**Exercise directions:** How many lines in the records below hold the word "Enter"? Answer with the number alone.

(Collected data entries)
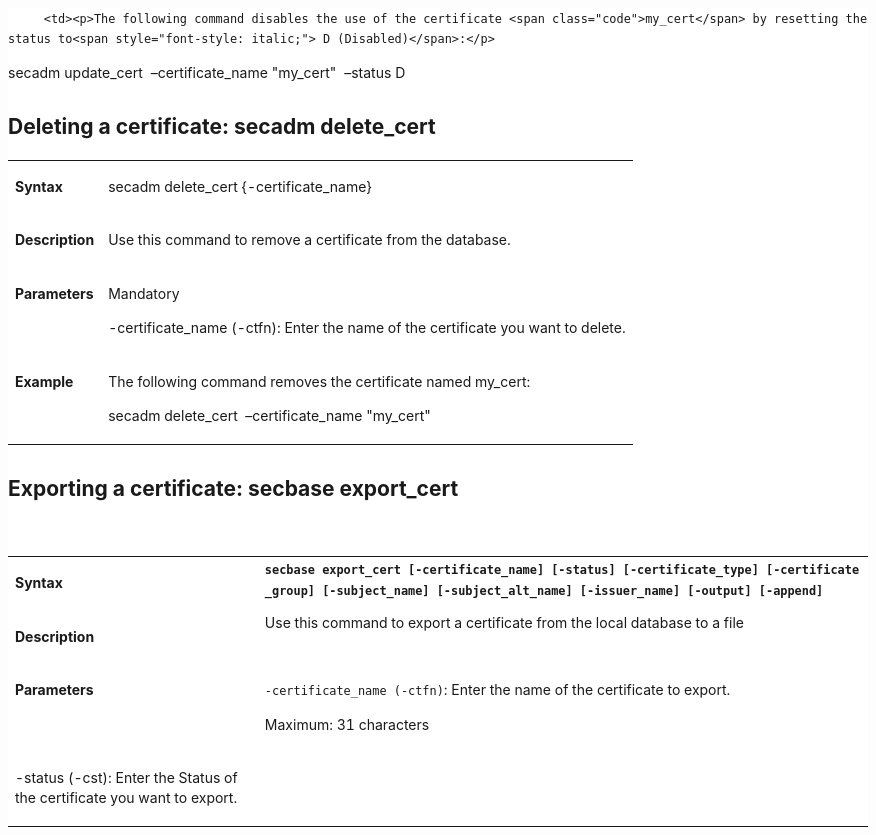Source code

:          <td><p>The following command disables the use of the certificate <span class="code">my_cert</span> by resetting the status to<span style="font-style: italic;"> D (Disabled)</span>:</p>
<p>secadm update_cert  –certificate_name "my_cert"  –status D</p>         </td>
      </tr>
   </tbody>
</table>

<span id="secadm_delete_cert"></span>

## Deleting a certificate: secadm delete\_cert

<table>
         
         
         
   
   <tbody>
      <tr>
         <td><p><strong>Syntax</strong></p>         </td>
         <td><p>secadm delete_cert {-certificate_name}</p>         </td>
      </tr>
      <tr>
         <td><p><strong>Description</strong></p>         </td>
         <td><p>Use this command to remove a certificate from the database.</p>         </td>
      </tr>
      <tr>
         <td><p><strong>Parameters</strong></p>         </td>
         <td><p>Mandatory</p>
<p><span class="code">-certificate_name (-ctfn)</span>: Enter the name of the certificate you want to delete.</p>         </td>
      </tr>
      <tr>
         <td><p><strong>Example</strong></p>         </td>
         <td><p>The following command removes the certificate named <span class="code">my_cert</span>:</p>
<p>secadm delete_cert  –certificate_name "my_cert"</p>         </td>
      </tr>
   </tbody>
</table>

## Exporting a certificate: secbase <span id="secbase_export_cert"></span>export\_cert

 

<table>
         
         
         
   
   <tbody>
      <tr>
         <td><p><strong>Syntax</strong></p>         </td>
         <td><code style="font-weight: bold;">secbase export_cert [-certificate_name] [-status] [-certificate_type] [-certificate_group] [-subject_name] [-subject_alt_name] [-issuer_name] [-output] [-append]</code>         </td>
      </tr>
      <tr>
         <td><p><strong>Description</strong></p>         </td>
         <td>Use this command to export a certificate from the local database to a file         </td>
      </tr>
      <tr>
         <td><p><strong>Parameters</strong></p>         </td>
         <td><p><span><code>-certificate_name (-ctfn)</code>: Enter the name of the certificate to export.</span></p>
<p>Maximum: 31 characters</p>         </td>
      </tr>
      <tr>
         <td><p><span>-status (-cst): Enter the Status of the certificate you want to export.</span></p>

* * *

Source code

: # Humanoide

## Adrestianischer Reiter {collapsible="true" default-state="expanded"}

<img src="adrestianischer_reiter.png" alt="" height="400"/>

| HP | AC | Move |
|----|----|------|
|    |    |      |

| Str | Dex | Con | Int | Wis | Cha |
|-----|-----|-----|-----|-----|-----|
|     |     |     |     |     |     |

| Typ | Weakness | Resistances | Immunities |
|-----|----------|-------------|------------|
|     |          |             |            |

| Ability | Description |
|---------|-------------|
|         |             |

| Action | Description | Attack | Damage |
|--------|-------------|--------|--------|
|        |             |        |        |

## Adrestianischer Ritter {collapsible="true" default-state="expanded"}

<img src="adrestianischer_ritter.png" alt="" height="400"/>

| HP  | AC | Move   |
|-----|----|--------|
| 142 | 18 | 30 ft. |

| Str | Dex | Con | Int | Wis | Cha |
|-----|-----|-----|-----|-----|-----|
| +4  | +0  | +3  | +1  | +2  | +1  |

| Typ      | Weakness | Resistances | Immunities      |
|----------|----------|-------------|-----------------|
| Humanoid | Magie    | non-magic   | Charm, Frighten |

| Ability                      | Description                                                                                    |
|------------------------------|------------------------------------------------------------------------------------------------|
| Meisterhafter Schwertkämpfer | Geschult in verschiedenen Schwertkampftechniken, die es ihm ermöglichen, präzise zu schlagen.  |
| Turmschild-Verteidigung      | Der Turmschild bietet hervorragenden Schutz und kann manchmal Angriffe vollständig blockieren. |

**Task solution:** 3